[Data records]
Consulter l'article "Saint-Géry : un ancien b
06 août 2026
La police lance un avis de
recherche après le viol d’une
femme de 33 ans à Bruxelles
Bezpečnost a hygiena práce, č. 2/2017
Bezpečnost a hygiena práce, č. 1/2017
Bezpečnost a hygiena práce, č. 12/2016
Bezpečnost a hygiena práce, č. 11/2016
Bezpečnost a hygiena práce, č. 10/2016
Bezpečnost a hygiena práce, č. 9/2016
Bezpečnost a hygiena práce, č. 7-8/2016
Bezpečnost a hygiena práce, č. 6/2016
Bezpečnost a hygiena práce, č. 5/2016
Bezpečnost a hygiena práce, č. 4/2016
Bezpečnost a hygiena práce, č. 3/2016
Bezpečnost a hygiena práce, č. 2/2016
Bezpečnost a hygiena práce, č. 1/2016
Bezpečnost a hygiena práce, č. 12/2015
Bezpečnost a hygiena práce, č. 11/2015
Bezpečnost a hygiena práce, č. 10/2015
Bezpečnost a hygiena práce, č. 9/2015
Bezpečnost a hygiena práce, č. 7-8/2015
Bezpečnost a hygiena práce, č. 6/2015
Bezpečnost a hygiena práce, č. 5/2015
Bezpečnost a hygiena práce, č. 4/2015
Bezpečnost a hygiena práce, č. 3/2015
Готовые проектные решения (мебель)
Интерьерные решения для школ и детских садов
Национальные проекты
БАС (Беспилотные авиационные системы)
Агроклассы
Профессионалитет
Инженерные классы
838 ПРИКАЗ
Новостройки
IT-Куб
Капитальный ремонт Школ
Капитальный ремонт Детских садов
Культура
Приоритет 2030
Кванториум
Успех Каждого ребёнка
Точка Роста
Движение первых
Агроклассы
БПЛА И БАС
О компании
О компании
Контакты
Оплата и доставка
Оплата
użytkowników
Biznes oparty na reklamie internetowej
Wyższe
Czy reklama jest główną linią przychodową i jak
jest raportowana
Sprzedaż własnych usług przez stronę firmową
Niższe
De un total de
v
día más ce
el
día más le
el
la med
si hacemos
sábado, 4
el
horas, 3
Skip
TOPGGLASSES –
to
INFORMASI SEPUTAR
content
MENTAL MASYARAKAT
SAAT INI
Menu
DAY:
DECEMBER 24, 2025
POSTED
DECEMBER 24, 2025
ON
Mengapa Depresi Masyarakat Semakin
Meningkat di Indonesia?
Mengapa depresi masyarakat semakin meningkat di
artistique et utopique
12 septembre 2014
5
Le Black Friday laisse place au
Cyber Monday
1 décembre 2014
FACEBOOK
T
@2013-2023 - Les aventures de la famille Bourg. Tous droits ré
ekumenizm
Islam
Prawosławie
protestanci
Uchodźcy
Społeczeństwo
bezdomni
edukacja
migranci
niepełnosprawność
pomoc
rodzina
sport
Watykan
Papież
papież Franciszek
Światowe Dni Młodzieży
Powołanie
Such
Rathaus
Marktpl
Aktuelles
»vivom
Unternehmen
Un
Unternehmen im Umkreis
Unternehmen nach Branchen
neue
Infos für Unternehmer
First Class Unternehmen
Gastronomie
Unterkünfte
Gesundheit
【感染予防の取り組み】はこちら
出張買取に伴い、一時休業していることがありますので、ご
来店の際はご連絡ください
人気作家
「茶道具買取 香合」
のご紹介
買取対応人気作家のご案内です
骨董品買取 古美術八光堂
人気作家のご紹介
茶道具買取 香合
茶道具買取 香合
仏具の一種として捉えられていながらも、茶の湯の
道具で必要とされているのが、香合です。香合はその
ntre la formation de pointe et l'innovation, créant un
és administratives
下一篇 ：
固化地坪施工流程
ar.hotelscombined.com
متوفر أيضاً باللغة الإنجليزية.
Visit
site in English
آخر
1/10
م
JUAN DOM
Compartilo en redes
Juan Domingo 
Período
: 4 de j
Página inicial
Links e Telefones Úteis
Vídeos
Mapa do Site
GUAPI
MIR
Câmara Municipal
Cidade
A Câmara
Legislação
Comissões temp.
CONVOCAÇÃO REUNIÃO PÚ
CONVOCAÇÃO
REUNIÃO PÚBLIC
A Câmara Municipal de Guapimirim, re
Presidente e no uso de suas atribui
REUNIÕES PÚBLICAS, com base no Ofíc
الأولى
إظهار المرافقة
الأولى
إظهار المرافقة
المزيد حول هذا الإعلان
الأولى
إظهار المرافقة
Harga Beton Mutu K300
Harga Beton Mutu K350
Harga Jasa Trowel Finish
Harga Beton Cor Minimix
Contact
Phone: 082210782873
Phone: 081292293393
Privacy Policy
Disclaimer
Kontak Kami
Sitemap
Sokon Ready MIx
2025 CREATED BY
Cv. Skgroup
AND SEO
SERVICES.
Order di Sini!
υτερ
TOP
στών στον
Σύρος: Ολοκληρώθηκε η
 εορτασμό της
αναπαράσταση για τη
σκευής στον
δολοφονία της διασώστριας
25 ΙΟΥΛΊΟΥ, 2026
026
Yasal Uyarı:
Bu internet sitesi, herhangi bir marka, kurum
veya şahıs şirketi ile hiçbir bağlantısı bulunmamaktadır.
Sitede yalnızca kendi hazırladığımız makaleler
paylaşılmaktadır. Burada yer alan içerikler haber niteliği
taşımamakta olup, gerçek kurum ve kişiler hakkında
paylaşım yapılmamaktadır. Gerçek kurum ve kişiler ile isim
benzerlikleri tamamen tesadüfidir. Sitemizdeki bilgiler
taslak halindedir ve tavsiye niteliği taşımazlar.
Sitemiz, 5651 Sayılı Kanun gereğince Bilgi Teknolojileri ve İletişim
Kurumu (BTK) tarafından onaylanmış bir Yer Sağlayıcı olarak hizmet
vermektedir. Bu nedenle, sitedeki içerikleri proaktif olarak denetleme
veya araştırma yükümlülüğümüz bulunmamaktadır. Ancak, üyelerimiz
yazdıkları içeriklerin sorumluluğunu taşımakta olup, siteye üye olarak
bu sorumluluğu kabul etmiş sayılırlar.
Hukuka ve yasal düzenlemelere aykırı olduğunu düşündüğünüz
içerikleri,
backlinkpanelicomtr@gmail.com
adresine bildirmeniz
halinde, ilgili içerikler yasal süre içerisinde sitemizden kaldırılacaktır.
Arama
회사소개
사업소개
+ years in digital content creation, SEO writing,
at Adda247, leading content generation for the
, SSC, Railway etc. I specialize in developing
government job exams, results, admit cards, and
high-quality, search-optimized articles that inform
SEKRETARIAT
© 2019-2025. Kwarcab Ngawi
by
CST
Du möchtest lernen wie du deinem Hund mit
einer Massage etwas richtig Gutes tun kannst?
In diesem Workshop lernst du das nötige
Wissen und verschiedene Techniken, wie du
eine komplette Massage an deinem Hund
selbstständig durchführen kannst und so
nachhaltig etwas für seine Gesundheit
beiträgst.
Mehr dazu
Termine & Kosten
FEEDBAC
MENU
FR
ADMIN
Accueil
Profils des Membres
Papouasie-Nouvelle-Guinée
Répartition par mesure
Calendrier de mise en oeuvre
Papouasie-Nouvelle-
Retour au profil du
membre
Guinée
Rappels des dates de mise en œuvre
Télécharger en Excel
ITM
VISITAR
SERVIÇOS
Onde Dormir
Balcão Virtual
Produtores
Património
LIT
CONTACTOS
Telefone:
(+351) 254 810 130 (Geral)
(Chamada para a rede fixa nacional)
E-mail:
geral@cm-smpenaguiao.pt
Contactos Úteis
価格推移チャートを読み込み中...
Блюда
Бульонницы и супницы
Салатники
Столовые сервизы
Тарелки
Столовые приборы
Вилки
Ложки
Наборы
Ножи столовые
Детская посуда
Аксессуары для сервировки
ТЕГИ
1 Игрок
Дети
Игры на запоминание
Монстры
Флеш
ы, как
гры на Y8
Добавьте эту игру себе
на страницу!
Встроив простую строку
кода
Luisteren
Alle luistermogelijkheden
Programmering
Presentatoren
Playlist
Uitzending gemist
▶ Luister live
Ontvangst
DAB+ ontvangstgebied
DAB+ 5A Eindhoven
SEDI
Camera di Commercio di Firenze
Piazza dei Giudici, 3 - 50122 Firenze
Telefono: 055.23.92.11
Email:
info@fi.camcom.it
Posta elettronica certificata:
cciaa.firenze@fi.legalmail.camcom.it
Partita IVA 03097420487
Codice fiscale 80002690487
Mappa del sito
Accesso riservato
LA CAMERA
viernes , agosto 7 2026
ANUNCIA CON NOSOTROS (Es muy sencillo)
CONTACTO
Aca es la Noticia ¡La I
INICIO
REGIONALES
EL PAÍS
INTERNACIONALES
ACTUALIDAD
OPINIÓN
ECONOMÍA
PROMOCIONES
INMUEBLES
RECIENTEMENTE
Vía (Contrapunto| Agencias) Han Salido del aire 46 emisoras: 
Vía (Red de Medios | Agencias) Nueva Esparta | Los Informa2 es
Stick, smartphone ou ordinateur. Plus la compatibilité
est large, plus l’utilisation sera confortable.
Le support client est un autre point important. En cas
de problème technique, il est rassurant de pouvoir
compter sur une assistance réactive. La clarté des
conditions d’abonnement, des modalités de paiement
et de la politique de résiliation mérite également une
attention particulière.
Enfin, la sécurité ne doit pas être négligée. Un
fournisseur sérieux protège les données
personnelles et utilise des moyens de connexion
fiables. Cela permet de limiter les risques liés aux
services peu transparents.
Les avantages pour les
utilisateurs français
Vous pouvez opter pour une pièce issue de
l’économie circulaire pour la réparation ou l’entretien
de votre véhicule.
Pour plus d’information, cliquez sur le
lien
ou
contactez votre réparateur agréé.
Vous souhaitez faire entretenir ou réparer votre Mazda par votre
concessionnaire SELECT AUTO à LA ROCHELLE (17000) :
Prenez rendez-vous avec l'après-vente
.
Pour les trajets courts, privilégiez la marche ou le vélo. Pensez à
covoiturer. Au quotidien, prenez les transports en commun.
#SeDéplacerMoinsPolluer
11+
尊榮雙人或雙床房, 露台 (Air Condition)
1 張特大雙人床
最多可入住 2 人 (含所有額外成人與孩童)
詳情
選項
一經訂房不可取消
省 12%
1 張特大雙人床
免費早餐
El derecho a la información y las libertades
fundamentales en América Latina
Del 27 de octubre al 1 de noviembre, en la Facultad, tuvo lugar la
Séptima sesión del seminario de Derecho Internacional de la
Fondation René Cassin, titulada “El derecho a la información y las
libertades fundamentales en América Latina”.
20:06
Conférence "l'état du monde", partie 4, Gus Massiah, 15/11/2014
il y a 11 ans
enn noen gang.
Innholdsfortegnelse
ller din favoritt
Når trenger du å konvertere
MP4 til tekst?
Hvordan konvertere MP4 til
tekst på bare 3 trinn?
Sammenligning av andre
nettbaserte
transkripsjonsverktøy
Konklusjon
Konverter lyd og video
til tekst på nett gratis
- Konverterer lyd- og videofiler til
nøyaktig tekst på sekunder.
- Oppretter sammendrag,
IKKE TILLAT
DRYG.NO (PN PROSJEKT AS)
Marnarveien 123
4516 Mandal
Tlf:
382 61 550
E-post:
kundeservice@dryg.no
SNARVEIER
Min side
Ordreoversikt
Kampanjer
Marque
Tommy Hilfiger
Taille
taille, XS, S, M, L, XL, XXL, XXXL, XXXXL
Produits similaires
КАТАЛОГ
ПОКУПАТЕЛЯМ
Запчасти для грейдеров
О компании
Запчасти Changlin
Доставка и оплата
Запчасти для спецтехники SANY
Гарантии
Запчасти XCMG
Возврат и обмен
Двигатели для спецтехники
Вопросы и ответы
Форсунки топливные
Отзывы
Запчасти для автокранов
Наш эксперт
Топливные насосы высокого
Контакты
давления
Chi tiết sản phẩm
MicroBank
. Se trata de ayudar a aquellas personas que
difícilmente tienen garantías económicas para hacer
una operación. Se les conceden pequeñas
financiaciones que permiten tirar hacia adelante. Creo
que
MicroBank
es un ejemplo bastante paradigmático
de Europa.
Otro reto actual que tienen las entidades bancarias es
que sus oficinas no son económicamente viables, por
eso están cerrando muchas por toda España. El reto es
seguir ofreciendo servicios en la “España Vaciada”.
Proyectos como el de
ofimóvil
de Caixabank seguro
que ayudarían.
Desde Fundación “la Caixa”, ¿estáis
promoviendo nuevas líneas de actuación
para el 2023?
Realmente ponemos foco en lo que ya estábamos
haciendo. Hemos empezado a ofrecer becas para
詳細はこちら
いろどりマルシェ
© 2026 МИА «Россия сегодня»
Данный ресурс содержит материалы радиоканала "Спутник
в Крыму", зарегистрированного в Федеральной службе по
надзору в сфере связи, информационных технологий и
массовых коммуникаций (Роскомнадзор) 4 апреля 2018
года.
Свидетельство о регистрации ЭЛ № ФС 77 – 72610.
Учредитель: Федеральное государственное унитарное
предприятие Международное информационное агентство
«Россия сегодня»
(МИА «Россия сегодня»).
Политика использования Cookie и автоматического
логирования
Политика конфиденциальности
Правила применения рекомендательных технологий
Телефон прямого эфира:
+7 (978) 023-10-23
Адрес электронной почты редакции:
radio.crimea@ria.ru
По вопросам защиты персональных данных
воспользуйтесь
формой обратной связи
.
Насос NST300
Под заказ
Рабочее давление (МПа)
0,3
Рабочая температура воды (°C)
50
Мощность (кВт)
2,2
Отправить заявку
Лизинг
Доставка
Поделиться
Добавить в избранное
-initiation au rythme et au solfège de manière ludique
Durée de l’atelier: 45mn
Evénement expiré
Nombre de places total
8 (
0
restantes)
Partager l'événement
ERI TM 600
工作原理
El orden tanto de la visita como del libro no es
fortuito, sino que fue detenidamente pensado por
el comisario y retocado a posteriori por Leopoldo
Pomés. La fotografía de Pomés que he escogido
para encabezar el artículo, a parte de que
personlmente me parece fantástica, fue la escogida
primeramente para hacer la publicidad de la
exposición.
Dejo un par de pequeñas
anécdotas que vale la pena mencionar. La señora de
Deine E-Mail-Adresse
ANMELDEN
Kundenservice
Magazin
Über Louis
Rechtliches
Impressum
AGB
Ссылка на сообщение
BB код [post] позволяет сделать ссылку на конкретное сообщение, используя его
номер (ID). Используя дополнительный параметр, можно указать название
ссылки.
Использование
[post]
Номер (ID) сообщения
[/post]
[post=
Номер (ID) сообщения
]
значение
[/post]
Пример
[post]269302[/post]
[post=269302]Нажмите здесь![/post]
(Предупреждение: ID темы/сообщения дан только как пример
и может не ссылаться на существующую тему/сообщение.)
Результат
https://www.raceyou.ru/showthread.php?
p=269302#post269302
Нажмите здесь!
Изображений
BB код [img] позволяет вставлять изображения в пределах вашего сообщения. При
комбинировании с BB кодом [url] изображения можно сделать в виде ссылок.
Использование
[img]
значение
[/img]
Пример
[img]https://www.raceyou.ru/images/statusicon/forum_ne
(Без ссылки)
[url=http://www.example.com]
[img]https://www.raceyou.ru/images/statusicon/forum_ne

EXERCISE AIM:
Could you set down, exactly as written, the lines above between the one holding "Pour plus d’information, cliquez sur le" and the one holding "que sus oficinas", inclusive, and nothing more?

RESULT FOR THIS TASK:
Pour plus d’information, cliquez sur le
lien
ou
contactez votre réparateur agréé.
Vous souhaitez faire entretenir ou réparer votre Mazda par votre
concessionnaire SELECT AUTO à LA ROCHELLE (17000) :
Prenez rendez-vous avec l'après-vente
.
Pour les trajets courts, privilégiez la marche ou le vélo. Pensez à
covoiturer. Au quotidien, prenez les transports en commun.
#SeDéplacerMoinsPolluer
11+
尊榮雙人或雙床房, 露台 (Air Condition)
1 張特大雙人床
最多可入住 2 人 (含所有額外成人與孩童)
詳情
選項
一經訂房不可取消
省 12%
1 張特大雙人床
免費早餐
El derecho a la información y las libertades
fundamentales en América Latina
Del 27 de octubre al 1 de noviembre, en la Facultad, tuvo lugar la
Séptima sesión del seminario de Derecho Internacional de la
Fondation René Cassin, titulada “El derecho a la información y las
libertades fundamentales en América Latina”.
20:06
Conférence "l'état du monde", partie 4, Gus Massiah, 15/11/2014
il y a 11 ans
enn noen gang.
Innholdsfortegnelse
ller din favoritt
Når trenger du å konvertere
MP4 til tekst?
Hvordan konvertere MP4 til
tekst på bare 3 trinn?
Sammenligning av andre
nettbaserte
transkripsjonsverktøy
Konklusjon
Konverter lyd og video
til tekst på nett gratis
- Konverterer lyd- og videofiler til
nøyaktig tekst på sekunder.
- Oppretter sammendrag,
IKKE TILLAT
DRYG.NO (PN PROSJEKT AS)
Marnarveien 123
4516 Mandal
Tlf:
382 61 550
E-post:
kundeservice@dryg.no
SNARVEIER
Min side
Ordreoversikt
Kampanjer
Marque
Tommy Hilfiger
Taille
taille, XS, S, M, L, XL, XXL, XXXL, XXXXL
Produits similaires
КАТАЛОГ
ПОКУПАТЕЛЯМ
Запчасти для грейдеров
О компании
Запчасти Changlin
Доставка и оплата
Запчасти для спецтехники SANY
Гарантии
Запчасти XCMG
Возврат и обмен
Двигатели для спецтехники
Вопросы и ответы
Форсунки топливные
Отзывы
Запчасти для автокранов
Наш эксперт
Топливные насосы высокого
Контакты
давления
Chi tiết sản phẩm
MicroBank
. Se trata de ayudar a aquellas personas que
difícilmente tienen garantías económicas para hacer
una operación. Se les conceden pequeñas
financiaciones que permiten tirar hacia adelante. Creo
que
MicroBank
es un ejemplo bastante paradigmático
de Europa.
Otro reto actual que tienen las entidades bancarias es
que sus oficinas no son económicamente viables, por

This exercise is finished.